Título: Espanha vetará biodiesel da Argentina
Autor: Oswald, Vivian
Fonte: O Globo, 21/04/2012, Economia, p. 25

Cristina Kirchner reage com ironia à retaliação por expropriação da petrolífera YPF

MADRI, BUENOS AIRES e BRASÍLIA. Em sua primeira medida concreta de retaliação contra a Argentina pela expropriação do controle que a petrolífera espanhola Repsol detinha de sua subsidiária YPF, o governo da Espanha anunciou ontem que vai frear as importações de biodiesel argentino. Na semana passada, após a intervenção na companhia, o governo de Mariano Rajoy anunciou que adotaria uma série de medidas "contundentes" contra o país sul-americano.

- O governo continuará procurando medidas de natureza diplomática em todos os foros para defender os interesses espanhóis - disse a vice-presidente do Governo, Soraya Sáenz de Santamaría, após a reunião do Conselho de Ministros.

A presidente da Argentina, Cristina Kirchner, reagiu ontem mesmo, afirmando que seu país não vai questionar a "decisão soberana" da Espanha de suspender as importações de biodiesel argentino. Num tom visivelmente irônico, ela afirmou que "se a Espanha quer pagar um biodiesel mais caro é uma decisão soberana da Espanha".

- Somos pessoas de trabalho, gente que respeita a soberania dos outros países - disse Cristina, em ato na província de Santa Cruz, onde voltou a defender a nacionalização de 51% da Repsol-YPF e, também, de reforçar as medidas protecionistas para reduzir as importações no país.

Além de punir a Argentina, a restrição ao biodiesel também visa a estimular a produção espanhola do combustível. Em 2011, a Espanha comprou 719.473 toneladas de biodiesel argentino, praticamente a metade do volume de 1,6 milhão de toneladas consumido no país. Os produtores espanhóis contribuem apenas com um quinto do abastecimento, usando 14% de sua capacidade.

A associação que reúne os produtores espanhóis (APPA) já vinha reivindicando há tempos a entrada em vigor da lei do biodiesel, elaborada pelo governo anterior. O setor argumenta que se a Argentina e a Indonésia continuassem açambarcando a cota de 89% do mercado, a indústria espanhola, que está em "fase terminal", acabaria desaparecendo.

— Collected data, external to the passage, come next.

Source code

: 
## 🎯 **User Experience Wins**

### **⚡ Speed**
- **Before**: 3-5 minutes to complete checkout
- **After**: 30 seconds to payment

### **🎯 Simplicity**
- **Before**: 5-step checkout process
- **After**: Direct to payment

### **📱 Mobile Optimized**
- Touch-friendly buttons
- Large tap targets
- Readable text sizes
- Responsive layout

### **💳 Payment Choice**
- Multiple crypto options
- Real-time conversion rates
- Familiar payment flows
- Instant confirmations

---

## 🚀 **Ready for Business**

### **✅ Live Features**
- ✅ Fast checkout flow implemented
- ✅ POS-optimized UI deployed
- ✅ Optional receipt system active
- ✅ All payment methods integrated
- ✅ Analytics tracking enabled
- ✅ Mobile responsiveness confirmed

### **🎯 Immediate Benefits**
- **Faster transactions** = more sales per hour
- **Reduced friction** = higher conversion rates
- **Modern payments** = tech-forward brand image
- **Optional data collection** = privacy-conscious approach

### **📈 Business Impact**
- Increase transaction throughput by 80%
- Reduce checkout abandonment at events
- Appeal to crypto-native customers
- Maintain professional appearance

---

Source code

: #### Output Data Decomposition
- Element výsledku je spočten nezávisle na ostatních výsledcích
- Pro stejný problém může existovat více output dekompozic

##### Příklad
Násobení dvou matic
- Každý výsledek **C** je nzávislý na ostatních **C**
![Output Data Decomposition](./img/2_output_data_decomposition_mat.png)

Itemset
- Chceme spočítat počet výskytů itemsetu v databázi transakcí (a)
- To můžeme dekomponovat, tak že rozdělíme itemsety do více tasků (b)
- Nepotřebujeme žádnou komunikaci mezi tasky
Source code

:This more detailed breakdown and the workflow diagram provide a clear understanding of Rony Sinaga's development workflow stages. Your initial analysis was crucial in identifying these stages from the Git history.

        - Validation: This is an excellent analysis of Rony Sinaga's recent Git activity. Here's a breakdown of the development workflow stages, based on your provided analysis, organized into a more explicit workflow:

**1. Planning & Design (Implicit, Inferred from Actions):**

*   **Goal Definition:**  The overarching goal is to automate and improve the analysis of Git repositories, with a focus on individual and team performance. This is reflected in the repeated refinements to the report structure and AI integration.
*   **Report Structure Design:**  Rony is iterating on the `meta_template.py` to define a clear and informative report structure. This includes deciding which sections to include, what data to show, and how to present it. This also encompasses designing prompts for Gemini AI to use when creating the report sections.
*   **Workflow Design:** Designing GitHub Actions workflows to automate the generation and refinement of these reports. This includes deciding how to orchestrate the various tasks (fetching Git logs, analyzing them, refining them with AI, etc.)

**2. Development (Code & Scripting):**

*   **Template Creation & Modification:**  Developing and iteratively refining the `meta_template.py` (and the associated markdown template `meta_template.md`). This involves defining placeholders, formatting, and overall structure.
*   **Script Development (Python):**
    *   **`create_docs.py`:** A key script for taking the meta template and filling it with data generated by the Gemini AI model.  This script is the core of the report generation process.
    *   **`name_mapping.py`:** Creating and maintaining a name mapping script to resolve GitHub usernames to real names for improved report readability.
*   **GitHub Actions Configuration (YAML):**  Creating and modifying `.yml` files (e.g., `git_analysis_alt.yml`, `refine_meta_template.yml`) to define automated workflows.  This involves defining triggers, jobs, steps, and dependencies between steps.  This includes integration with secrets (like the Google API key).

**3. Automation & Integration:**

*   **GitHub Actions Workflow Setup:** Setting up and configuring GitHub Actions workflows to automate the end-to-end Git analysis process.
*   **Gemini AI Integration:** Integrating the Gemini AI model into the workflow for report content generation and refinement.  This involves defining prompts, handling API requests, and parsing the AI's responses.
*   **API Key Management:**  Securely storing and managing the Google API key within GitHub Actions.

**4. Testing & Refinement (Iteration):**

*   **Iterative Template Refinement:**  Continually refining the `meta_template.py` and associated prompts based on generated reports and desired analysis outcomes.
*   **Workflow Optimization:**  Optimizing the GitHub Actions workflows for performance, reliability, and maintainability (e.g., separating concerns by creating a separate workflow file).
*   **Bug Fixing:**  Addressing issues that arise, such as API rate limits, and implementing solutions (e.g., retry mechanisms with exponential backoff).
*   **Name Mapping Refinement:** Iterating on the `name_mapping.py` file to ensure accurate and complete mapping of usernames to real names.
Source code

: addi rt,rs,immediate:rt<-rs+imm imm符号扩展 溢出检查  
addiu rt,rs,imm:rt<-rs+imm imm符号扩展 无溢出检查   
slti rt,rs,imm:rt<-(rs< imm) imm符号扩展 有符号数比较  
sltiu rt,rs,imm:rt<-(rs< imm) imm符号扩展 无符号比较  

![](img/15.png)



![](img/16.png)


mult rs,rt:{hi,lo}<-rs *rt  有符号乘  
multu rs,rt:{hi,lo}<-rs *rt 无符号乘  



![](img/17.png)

Já o plenário do Parlamento Europeu aprovou ontem uma resolução recomendando à União Europeia (UE) que reaja duramente à expropriação da YPF . No texto, aprovado por 458 votos a favor, 71 contrários e 16 abstenções, os parlamentares europeus "deploram a decisão tomada pelo governo argentino". Para eles, a medida é um "ataque ao exercício da liberdade empresarial e ao princípio de segurança jurídica", e promove "a deterioração do contexto para os investimentos de empresas europeias na Argentina". Os parlamentares recomendaram a adoção de medidas punitivas, inclusive um suspensão parcial do sistema de preferências tarifárias.

A represália da UE à Argentina pode aumentar o mercado para as commodities brasileiras nos países europeus. Essa é a avaliação do embaixador da Espanha, Manuel de la Cámara. Em um tom mais elevado do que o normalmente usado na diplomacia, De la Câmara disse ontem que as autoridades argentinas violaram uma série de acordos internacionais, o que deve provocar impacto negativo no intercâmbio comercial.

- Acho que os europeus vão comprar mais biodiesel do Brasil. É uma oportunidade para o Brasil vender produtos agrícolas, como soja, além de biocombustíveis e ferro - afirmou, acrescentando que vê com naturalidade a imparcialidade do Brasil no episódio. - O Brasil é vizinho da Argentina e sócio importante. Tem de ser neutro.